따라서 weight의 dimension은 CLIP Text Encoder outputs와 같습니다. 본 논문에서는 CLIP LP(ZS)외에 CLIP LP를 추가로 평가대상으로 사용하는데, 이는 Text embedding이 아니라 각 클래스별 Image중에서 가장 Accuracy가 높은 Top Image embedding으로 weights를 초기화합니다.

Methods

Two Stage Approach

LADS는 2단계 접근 방식을 사용합니다.(two-stage approach) 1. 이미지의 픽셀 자체를 Transformation 하지 않고 이미지의 Embedding을 Augmentation을 함, 그와 동시에 Class label과 일치하는 특징을 유지하는 것을 목표로 함 2. 원본 이미지 Embedding과 Augmented된 Embedding을 모두 포함하는 Training 세트에 대해서 Linear Probing을 수행함.

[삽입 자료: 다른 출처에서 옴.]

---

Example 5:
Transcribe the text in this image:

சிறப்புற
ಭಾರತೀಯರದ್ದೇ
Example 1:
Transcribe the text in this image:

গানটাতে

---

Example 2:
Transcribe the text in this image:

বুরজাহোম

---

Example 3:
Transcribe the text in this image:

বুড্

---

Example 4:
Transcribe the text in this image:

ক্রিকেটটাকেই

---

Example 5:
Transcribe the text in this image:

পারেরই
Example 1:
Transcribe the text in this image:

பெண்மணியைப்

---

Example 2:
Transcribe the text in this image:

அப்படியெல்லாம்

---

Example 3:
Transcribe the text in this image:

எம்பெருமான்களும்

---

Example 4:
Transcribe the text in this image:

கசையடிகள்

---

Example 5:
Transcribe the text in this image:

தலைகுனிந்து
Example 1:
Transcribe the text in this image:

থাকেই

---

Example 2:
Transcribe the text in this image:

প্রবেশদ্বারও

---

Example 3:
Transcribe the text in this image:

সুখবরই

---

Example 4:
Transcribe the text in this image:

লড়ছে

첫 번째 단계(Augmentation network 훈련)의 Overview

Text Description

Text description은 CLIP의 Text Encoder를 통과하여 Text Embedding이 되고 이는 Augmentatin network에 사용됩니다.

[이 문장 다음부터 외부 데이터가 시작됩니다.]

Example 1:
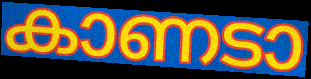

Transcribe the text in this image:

കാണടാ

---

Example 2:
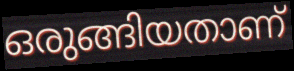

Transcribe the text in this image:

ഒരുങ്ങിയതാണ്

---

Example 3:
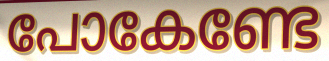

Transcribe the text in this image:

പോകേണ്ടേ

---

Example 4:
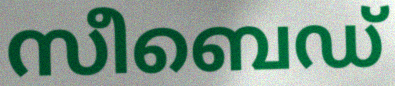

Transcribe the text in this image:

സീബെഡ്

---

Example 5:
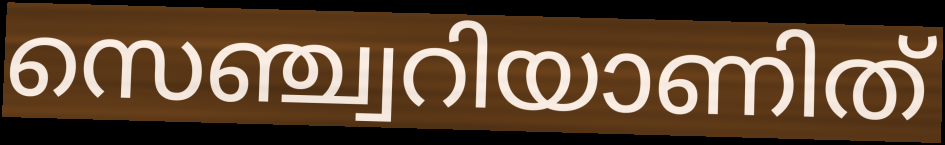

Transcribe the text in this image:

സെഞ്ച്വറിയാണിത്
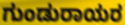
ಗುಂಡುರಾಯರ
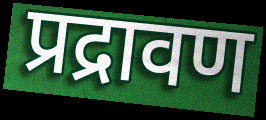
प्रद्रावण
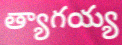
త్యాగయ్య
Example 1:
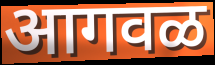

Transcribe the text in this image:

Input Text description은 \(t_{training} \centerdot t_{y}\) 으로 표현됩니다.

예를 들어서 \(t_{training}=\)a photo of a 라면 \(t_{unseen}=\)a painting of a입니다. 이때 \(t_{y}=\)Puffin이면 \(t_{training} \centerdot t_{y}=\)a photo of a Puffin입니다.

Objectives

Augmentation network를 학습하려는 목적은 \(t_{training}\) 과 \(t_{unseen}\)을 이용해서 이미지 Embedding을 \(D_{training}\) 도메인에서 \(D^k_{unseen}\)으로 Augmentation 하는것입니다. 그와 동시에 Transformed Embedding은 Class label에 대한 정보도 잃지 않아야 하기 때문에 논문에서는 2가지 Loss를 제시했습니다. > 1. Domain Alignment \(L_{DA}\) 2. Class Consistency \(L_{CC}\)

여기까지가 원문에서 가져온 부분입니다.